Şehitlerin mirası, terörsüz Türkiye’nin inşası
- GİRİŞ08.07.2025 08:38
- GÜNCELLEME09.07.2025 08:38
6 Temmuz 2025 sabahı, Pençe-Kilit Harekât bölgesinde görevli Mehmetçiklerden 12’si, 2022 yılında aynı bölgede şehit olan Üsteğmen Nuri Melih Bozkurt’un naaşını ararken mağara içerisinde metan gazına maruz kalarak şehit düştü.
Türk milleti için şehitlik sıradan bir kayıp değildir.
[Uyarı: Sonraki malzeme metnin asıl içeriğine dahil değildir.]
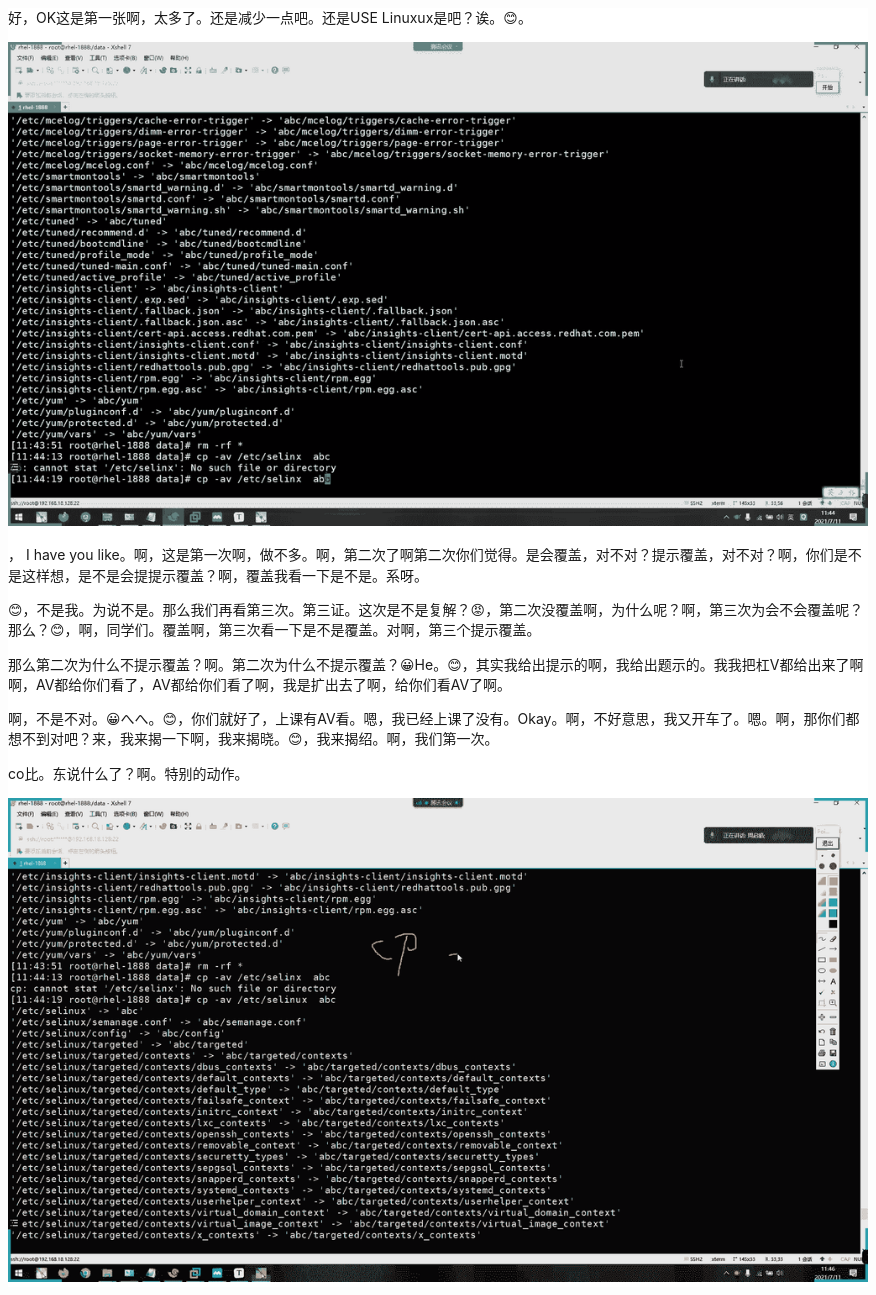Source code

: 好，OK这是第一张啊，太多了。还是减少一点吧。还是USE Linuxux是吧？诶。😊。

![](img/fac55e6ea3da74e9a8237d85cfae2100_31.png)

， I have you like。啊，这是第一次啊，做不多。啊，第二次了啊第二次你们觉得。是会覆盖，对不对？提示覆盖，对不对？啊，你们是不是这样想，是不是会提提示覆盖？啊，覆盖我看一下是不是。系呀。

😊，不是我。为说不是。那么我们再看第三次。第三证。这次是不是复解？😡，第二次没覆盖啊，为什么呢？啊，第三次为会不会覆盖呢？那么？😊，啊，同学们。覆盖啊，第三次看一下是不是覆盖。对啊，第三个提示覆盖。

那么第二次为什么不提示覆盖？啊。第二次为什么不提示覆盖？😀He。😊，其实我给出提示的啊，我给出题示的。我我把杠V都给出来了啊啊，AV都给你们看了，AV都给你们看了啊，我是扩出去了啊，给你们看AV了啊。

啊，不是不对。😀へへ。😊，你们就好了，上课有AV看。嗯，我已经上课了没有。Okay。啊，不好意思，我又开车了。嗯。啊，那你们都想不到对吧？来，我来揭一下啊，我来揭晓。😊，我来揭绍。啊，我们第一次。

co比。东说什么了？啊。特别的动作。

![](img/fac55e6ea3da74e9a8237d85cfae2100_33.png)
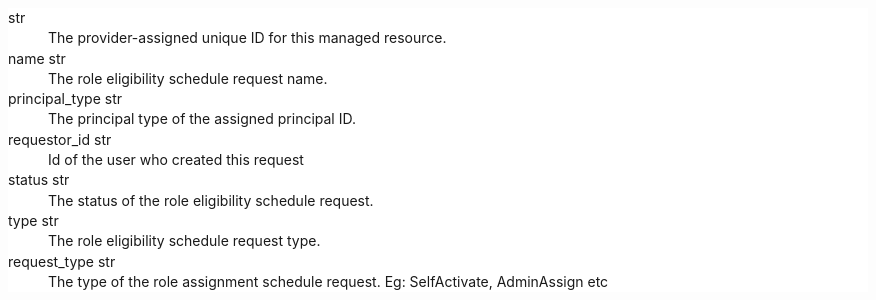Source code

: </span>
        <span class="property-indicator"></span>
        <span class="property-type">str</span>
    </dt>
    <dd>The provider-assigned unique ID for this managed resource.</dd><dt class="property-"
            title="">
        <span id="name_python">
<a data-swiftype-name="resource-property" data-swiftype-type="text" href="#name_python" style="color: inherit; text-decoration: inherit;">name</a>
</span>
        <span class="property-indicator"></span>
        <span class="property-type">str</span>
    </dt>
    <dd>The role eligibility schedule request name.</dd><dt class="property-"
            title="">
        <span id="principal_type_python">
<a data-swiftype-name="resource-property" data-swiftype-type="text" href="#principal_type_python" style="color: inherit; text-decoration: inherit;">principal_<wbr>type</a>
</span>
        <span class="property-indicator"></span>
        <span class="property-type">str</span>
    </dt>
    <dd>The principal type of the assigned principal ID.</dd><dt class="property-"
            title="">
        <span id="requestor_id_python">
<a data-swiftype-name="resource-property" data-swiftype-type="text" href="#requestor_id_python" style="color: inherit; text-decoration: inherit;">requestor_<wbr>id</a>
</span>
        <span class="property-indicator"></span>
        <span class="property-type">str</span>
    </dt>
    <dd>Id of the user who created this request</dd><dt class="property-"
            title="">
        <span id="status_python">
<a data-swiftype-name="resource-property" data-swiftype-type="text" href="#status_python" style="color: inherit; text-decoration: inherit;">status</a>
</span>
        <span class="property-indicator"></span>
        <span class="property-type">str</span>
    </dt>
    <dd>The status of the role eligibility schedule request.</dd><dt class="property-"
            title="">
        <span id="type_python">
<a data-swiftype-name="resource-property" data-swiftype-type="text" href="#type_python" style="color: inherit; text-decoration: inherit;">type</a>
</span>
        <span class="property-indicator"></span>
        <span class="property-type">str</span>
    </dt>
    <dd>The role eligibility schedule request type.</dd><dt class="property-"
            title="">
        <span id="request_type_python">
<a data-swiftype-name="resource-property" data-swiftype-type="text" href="#request_type_python" style="color: inherit; text-decoration: inherit;">request_<wbr>type</a>
</span>
        <span class="property-indicator"></span>
        <span class="property-type">str</span>
    </dt>
    <dd>The type of the role assignment schedule request. Eg: SelfActivate, AdminAssign etc</dd></dl>
</pulumi-choosable>
</div>
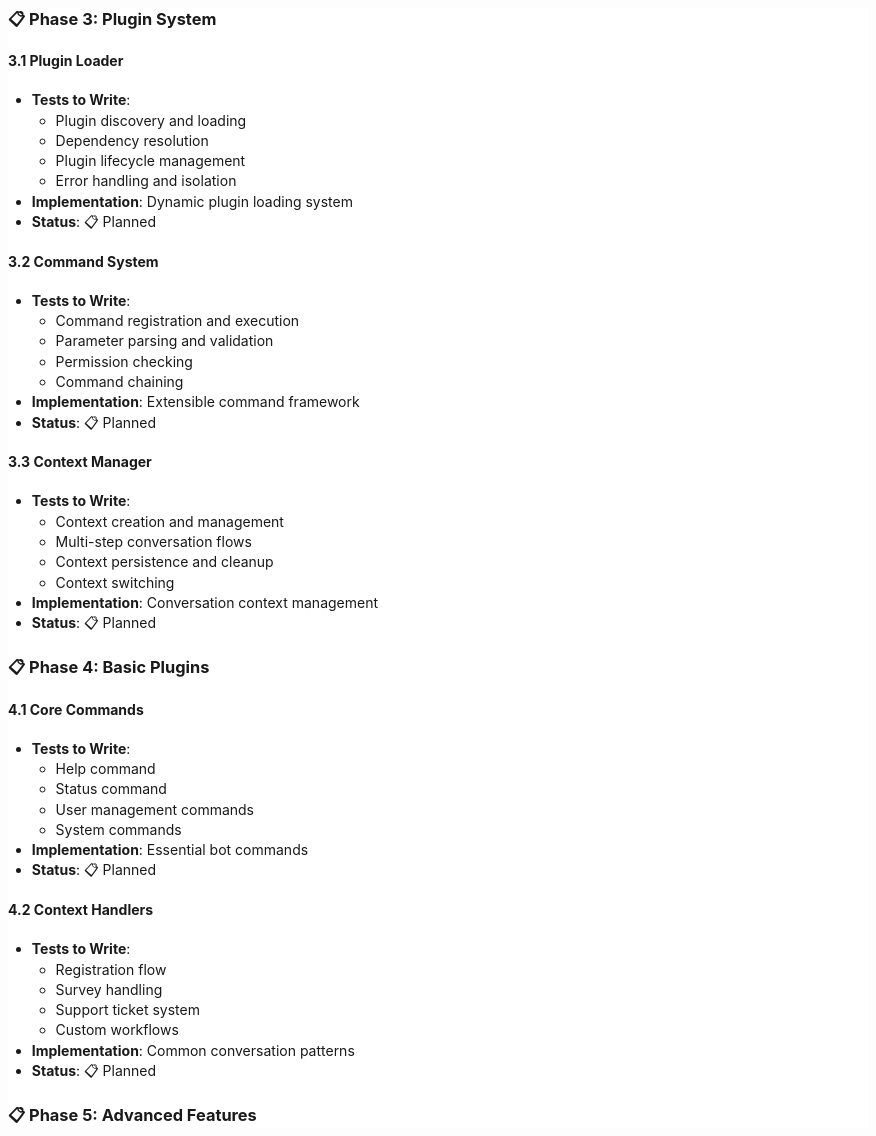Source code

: ### 📋 Phase 3: Plugin System

#### 3.1 Plugin Loader
- **Tests to Write**:
  - Plugin discovery and loading
  - Dependency resolution
  - Plugin lifecycle management
  - Error handling and isolation
- **Implementation**: Dynamic plugin loading system
- **Status**: 📋 Planned

#### 3.2 Command System
- **Tests to Write**:
  - Command registration and execution
  - Parameter parsing and validation
  - Permission checking
  - Command chaining
- **Implementation**: Extensible command framework
- **Status**: 📋 Planned

#### 3.3 Context Manager
- **Tests to Write**:
  - Context creation and management
  - Multi-step conversation flows
  - Context persistence and cleanup
  - Context switching
- **Implementation**: Conversation context management
- **Status**: 📋 Planned

### 📋 Phase 4: Basic Plugins

#### 4.1 Core Commands
- **Tests to Write**:
  - Help command
  - Status command
  - User management commands
  - System commands
- **Implementation**: Essential bot commands
- **Status**: 📋 Planned

#### 4.2 Context Handlers
- **Tests to Write**:
  - Registration flow
  - Survey handling
  - Support ticket system
  - Custom workflows
- **Implementation**: Common conversation patterns
- **Status**: 📋 Planned

### 📋 Phase 5: Advanced Features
Tarih boyunca, bir vatan parçasını yurt kılmak ile onu korumak arasında kanla çizilen o kutsal çizgide hep şehitler durmuştur. Fakat bu kez bu acının kalbinde başka bir sorumluluk yatmaktadır: Aynı bölgede, aynı amaçla, bir başka şehidimizin aziz naaşını ararken, 12 vatan evladını daha toprağa vermek; bize artık yalnızca mücadele değil, muhasebe zorunluluğu da dayatmaktadır.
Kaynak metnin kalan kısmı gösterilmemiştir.